**Prompt:** Please find every line in the rows below that contains the word "highest" and copy each of those lines. Case matters.

=== Section Start ===

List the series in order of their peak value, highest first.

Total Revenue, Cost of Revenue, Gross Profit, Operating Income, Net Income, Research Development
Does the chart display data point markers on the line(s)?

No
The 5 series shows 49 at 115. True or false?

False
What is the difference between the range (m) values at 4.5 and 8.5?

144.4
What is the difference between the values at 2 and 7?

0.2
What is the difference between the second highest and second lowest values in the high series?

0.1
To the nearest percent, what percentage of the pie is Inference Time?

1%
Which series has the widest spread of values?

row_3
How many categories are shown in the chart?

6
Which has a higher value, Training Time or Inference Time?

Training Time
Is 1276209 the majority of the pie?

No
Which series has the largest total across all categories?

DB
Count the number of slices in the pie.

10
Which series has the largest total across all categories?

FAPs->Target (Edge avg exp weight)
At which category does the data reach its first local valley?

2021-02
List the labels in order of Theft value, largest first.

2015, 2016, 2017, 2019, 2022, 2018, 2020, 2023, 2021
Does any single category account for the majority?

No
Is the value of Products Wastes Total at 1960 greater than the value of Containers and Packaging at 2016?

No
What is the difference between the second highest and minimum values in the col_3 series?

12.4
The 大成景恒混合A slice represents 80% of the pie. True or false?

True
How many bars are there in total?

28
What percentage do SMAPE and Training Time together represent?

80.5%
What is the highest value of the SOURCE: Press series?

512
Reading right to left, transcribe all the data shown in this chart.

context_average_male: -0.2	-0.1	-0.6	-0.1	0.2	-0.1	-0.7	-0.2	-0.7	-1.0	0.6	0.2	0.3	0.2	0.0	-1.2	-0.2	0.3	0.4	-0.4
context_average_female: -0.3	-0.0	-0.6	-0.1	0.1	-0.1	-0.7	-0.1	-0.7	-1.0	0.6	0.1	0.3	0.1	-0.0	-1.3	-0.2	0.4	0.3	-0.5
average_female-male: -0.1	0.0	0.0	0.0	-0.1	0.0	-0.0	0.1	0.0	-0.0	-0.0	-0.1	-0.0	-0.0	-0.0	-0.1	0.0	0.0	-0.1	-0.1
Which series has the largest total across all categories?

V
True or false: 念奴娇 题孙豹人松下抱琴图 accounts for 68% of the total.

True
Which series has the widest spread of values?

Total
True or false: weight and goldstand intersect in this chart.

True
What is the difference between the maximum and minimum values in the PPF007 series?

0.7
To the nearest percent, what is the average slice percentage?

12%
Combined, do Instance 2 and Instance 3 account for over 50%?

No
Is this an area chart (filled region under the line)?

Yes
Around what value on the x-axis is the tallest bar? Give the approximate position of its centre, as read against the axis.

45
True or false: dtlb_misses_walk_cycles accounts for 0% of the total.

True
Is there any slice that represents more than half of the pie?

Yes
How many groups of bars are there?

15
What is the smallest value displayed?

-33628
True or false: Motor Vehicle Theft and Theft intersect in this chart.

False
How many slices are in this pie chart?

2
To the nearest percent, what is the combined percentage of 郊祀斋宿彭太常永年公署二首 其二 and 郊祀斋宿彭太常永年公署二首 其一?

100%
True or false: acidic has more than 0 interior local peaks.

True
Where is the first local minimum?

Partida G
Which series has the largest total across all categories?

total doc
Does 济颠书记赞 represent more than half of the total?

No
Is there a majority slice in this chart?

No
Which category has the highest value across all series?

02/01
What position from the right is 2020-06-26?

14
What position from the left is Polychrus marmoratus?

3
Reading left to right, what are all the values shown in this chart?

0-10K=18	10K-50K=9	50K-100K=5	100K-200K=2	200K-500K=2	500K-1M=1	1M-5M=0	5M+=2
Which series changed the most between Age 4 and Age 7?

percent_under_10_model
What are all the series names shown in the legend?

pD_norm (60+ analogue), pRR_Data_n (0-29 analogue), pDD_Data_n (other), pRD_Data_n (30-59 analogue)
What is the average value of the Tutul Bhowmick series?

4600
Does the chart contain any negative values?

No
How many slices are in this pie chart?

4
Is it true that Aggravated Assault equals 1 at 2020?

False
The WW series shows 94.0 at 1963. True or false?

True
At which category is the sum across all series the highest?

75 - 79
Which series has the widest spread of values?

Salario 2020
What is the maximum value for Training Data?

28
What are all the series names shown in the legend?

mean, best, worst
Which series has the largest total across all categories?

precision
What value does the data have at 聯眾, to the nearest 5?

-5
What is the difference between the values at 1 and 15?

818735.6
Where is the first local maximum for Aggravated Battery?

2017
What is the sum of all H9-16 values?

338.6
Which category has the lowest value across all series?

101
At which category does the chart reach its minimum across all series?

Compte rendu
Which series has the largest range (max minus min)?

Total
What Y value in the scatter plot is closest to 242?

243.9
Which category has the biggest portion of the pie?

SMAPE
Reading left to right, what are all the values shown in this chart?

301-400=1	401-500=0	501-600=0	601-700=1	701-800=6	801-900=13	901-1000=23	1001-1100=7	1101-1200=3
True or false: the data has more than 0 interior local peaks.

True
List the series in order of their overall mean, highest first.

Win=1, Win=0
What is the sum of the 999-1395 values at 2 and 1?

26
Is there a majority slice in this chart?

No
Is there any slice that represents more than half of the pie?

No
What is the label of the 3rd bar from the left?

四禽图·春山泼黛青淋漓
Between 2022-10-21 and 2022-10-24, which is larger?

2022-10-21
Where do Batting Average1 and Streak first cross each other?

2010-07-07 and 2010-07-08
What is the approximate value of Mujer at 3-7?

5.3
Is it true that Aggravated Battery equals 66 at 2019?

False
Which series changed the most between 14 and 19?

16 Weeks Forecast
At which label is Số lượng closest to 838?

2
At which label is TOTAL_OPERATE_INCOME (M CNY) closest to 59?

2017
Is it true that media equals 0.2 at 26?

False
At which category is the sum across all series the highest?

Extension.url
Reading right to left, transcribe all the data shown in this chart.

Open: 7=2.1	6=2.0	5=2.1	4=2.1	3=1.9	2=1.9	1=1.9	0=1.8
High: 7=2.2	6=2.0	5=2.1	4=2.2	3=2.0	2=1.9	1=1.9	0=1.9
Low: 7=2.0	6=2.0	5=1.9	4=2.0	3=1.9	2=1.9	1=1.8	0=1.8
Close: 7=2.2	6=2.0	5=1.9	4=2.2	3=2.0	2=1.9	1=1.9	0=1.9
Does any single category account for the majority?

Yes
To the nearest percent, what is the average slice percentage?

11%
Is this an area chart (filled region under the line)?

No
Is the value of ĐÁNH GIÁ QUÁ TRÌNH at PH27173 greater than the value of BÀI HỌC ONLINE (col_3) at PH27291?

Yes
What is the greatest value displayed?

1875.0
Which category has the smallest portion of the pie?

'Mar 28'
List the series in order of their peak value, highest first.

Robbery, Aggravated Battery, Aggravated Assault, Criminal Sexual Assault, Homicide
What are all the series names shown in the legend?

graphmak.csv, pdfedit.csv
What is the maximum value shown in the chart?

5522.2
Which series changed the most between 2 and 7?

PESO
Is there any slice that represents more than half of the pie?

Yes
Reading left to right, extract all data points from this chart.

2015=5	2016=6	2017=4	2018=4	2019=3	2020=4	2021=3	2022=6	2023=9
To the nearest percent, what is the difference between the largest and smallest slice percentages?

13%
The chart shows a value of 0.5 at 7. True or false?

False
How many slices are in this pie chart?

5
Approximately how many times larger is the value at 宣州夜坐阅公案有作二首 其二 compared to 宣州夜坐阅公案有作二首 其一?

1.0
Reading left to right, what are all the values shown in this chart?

=== Section End ===

**Task response:**
List the series in order of their peak value, highest first.
What is the difference between the second highest and second lowest values in the high series?
What is the difference between the second highest and minimum values in the col_3 series?
What is the highest value of the SOURCE: Press series?
Which category has the highest value across all series?
At which category is the sum across all series the highest?
List the series in order of their overall mean, highest first.
At which category is the sum across all series the highest?
List the series in order of their peak value, highest first.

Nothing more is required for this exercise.